Juice Pharma Advertising touts itself as being part of a new breed of healthcare agency: one that
realizes that the world is a multi-channel one and that the direct model is no longer king in the pharmaceutical industry.

“One of our biggest achievements is being a young firm and having our footprint in the marketplace as an agency of record,” says managing partner Lois Moran. “We’re not a project agency and that’s not typical. Typically you would start out and build your way to become an agency of record shop. We started out that way and we maintained that, and I think—from a business standpoint—that’s a great accomplishment.”

The New York-based agency also places a high premium on its work environment, and recently expanded to fill two complete floors of its Chelsea loft. The openness of the work space helps to foster more collaborative communication between the creative and account groups within the agency.

“The kind of environment that we have here at Juice is the kind of place where people really enjoy being here,” says managing partner Lynn Macrone. “They enjoy working with each other and they enjoy the brands that they’re responsible for. There’s a great kind of energy, a lot of collaboration and a lot of great work being done.”

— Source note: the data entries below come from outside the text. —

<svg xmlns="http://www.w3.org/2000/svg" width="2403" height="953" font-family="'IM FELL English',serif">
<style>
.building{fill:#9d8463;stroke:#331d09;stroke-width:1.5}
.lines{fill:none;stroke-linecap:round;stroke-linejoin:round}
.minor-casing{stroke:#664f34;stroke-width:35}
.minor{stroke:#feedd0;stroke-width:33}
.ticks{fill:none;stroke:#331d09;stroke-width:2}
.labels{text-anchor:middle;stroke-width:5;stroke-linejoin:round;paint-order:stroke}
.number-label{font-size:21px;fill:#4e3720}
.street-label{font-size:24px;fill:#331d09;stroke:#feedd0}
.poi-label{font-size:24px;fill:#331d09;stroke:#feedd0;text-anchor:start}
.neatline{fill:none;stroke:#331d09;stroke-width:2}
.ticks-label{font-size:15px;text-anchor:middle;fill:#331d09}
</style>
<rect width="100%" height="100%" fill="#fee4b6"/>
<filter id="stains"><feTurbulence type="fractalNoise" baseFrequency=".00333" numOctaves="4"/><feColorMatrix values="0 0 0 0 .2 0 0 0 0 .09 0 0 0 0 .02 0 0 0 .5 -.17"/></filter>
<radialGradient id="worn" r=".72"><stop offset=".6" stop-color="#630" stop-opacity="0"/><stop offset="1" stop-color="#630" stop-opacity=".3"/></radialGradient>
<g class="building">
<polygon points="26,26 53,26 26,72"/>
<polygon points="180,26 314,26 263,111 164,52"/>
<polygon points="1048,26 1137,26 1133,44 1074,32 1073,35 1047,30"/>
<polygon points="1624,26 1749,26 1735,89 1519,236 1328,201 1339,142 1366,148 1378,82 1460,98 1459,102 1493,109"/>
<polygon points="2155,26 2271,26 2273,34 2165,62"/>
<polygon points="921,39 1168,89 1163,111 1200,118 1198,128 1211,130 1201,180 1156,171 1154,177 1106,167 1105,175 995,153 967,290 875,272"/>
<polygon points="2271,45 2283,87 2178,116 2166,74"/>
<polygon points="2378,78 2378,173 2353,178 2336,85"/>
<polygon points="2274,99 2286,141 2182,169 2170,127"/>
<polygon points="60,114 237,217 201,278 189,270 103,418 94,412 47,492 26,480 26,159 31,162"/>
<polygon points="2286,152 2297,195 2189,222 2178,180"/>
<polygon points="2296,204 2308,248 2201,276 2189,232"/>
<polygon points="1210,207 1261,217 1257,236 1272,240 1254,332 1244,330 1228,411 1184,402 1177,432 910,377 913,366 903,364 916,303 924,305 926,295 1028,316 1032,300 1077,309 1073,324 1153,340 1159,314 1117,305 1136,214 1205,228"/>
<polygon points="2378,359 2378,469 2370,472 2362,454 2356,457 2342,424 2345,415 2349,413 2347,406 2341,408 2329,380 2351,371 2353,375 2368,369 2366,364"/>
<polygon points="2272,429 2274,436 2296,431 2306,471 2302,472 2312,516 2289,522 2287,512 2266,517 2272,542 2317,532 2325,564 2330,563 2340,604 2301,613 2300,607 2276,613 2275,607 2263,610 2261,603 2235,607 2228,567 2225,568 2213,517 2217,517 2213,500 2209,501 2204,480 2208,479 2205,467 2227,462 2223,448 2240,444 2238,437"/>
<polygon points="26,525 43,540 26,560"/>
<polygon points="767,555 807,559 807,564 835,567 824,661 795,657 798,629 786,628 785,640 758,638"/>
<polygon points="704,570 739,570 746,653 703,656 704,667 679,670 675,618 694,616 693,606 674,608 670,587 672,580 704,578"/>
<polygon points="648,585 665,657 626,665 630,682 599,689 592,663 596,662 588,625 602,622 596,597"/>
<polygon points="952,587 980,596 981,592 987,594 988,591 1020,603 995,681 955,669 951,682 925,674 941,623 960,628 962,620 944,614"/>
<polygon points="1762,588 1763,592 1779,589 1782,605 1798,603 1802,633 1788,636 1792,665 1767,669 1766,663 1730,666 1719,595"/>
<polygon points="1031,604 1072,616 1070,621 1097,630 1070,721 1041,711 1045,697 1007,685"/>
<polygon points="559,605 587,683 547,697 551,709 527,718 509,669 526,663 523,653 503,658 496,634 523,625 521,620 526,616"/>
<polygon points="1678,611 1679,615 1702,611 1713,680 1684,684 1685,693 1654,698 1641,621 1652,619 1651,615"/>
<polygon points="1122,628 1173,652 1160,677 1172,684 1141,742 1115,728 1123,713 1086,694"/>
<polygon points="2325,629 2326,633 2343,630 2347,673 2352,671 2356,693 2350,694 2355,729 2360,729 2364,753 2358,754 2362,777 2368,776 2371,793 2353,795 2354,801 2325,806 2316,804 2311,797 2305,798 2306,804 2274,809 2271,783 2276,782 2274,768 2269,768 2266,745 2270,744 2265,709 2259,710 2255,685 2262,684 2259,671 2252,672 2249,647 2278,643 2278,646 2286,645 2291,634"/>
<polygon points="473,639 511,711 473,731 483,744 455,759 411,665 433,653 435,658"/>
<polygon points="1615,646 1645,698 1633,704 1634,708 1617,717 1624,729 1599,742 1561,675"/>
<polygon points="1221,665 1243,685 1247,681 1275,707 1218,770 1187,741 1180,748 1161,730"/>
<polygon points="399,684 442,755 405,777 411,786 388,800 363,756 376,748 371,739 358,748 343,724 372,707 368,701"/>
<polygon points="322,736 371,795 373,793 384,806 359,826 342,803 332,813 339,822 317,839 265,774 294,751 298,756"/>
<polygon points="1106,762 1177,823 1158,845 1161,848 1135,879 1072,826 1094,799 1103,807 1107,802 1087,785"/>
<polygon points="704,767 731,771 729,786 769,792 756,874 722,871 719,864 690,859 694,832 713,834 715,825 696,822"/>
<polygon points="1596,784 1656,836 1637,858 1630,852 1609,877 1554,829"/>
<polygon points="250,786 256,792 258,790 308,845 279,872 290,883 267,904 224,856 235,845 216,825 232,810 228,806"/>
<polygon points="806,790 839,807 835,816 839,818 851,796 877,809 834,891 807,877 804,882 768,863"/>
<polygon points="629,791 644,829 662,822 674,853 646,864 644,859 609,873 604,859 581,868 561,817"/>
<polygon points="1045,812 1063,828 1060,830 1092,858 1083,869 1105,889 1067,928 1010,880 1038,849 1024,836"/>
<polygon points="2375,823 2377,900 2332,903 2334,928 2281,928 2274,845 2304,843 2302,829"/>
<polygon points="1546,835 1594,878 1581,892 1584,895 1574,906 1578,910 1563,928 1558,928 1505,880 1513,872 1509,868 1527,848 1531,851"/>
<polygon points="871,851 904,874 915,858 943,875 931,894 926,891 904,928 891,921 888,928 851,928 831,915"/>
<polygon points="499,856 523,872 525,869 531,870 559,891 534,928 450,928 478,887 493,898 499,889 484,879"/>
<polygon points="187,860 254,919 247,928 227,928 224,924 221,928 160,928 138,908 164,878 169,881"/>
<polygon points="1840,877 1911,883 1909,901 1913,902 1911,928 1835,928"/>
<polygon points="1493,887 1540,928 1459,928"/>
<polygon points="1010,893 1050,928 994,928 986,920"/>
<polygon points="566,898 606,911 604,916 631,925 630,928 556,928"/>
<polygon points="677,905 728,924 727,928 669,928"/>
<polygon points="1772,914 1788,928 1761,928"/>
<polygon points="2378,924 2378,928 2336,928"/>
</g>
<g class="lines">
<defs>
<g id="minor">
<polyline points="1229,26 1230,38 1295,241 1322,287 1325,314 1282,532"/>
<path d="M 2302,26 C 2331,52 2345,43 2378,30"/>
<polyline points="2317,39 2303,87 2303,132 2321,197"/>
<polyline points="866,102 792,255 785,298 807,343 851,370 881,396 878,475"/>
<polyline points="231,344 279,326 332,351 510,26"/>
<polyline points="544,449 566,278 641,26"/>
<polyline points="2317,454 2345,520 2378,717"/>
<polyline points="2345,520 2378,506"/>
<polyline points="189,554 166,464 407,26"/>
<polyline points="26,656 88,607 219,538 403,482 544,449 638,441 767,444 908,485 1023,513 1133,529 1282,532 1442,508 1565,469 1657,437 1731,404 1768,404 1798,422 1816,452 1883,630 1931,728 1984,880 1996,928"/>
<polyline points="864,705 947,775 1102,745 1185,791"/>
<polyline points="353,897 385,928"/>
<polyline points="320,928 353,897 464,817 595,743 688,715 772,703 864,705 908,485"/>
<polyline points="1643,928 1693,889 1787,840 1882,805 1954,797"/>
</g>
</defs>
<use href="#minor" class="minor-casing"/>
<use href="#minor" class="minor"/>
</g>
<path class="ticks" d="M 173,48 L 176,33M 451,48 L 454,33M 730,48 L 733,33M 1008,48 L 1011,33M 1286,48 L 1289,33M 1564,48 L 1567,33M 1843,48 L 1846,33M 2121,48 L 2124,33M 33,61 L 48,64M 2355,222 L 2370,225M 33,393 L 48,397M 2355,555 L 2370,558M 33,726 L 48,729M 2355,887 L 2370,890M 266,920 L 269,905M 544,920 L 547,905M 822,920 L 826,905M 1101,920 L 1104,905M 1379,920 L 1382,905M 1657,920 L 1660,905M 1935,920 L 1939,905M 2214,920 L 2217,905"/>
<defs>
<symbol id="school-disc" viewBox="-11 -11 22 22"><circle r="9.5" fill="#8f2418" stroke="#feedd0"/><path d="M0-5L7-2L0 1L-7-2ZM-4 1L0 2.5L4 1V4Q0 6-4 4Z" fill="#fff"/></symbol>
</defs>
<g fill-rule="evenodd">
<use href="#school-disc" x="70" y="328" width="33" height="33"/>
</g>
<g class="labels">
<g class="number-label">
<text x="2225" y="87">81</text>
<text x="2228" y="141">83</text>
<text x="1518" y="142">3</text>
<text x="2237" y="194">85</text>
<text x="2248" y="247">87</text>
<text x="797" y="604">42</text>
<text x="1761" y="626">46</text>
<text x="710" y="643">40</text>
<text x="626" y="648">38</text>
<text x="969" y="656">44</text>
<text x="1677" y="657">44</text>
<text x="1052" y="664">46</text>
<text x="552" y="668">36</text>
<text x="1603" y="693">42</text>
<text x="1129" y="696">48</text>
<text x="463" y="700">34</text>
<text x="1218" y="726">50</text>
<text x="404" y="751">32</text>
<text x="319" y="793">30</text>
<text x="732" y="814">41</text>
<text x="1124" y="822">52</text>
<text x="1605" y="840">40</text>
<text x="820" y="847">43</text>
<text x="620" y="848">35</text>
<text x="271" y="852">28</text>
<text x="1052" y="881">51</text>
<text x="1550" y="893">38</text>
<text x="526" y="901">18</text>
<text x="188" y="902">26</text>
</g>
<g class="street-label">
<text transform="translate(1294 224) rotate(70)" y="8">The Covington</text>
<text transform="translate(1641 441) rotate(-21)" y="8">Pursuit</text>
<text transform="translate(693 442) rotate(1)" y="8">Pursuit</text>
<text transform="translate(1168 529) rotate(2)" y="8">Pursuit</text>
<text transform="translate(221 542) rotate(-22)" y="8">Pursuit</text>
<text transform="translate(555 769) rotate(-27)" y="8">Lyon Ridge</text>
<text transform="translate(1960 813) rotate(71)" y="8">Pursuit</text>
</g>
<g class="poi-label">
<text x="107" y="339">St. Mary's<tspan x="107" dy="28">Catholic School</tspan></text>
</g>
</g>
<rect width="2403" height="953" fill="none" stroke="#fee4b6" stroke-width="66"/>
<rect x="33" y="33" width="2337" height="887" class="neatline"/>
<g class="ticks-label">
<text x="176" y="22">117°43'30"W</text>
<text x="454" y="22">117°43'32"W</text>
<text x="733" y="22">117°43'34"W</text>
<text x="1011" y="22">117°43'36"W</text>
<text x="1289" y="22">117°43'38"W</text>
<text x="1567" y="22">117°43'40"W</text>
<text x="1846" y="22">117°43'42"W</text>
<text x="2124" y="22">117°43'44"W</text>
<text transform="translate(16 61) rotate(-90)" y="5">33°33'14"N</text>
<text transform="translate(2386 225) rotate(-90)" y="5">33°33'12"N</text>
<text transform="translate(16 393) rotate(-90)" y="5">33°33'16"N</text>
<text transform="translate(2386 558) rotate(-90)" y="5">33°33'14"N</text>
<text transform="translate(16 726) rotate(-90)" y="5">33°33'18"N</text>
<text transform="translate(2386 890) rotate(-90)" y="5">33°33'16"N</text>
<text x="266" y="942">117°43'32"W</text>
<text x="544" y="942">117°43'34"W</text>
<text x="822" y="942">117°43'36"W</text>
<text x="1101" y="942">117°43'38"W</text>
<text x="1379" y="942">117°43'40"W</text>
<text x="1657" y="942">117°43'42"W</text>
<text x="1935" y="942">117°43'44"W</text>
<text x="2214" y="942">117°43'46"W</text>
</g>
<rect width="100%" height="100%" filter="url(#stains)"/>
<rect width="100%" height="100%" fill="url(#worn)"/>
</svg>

Juice is continuing its work with Merck for allergies and asthma medication Singular, and for the post-launch of adult vaccines Gardasil (HPV) and Zostavax (shingles), both of which hit the market within the last year. The agency also recently won the professional and direct-to-patient interactive business for Endo’s migraine treatment Frova.

“It’s exciting to be part of this burgeoning market of adult vaccines,” says Moran. “It’s a new trend that we’re going to see in the marketplace and it’s no longer going to be a handful of clients in pharma bringing research and discovery to bear on adult vaccines. We’re going to see that branch out because it is becoming more profitable and it’s just going to be a new way for consumers to be able to benefit from adult vaccination.”

The three managing partners—Macrone, Moran and Forrest King—emphasize that their multi-channel approach benefits both the agency and the client.

“We’re able to provide all of those services to our clients and they don’t have to go looking elsewhere to piecemeal it together,” says Macrone, who adds that by utilizing core teams that know the brand intimately—as well as its purpose and history—they can help disseminate the message to its audiences in the same clear voice.

“It makes sense to have that same voice, that same message, that same experience,” she says. “We call it a holistic approach. When you have a core creative strategic team that is at the head of all of those channels, our clients can be assured that the same message and the right message is being perpetuated through whatever channel the customer needs to receive it.”

But sending that message to patients, physicians and customers in pharma’s ever-changing regulatory landscape can become quite an issue, warns Moran.

“It takes a special group of people to have so many restrictions and yet have so many wonderful creative solutions. Not everybody can survive in that environment. Not everybody can be creative and yet live within that rather rigid set of rules.”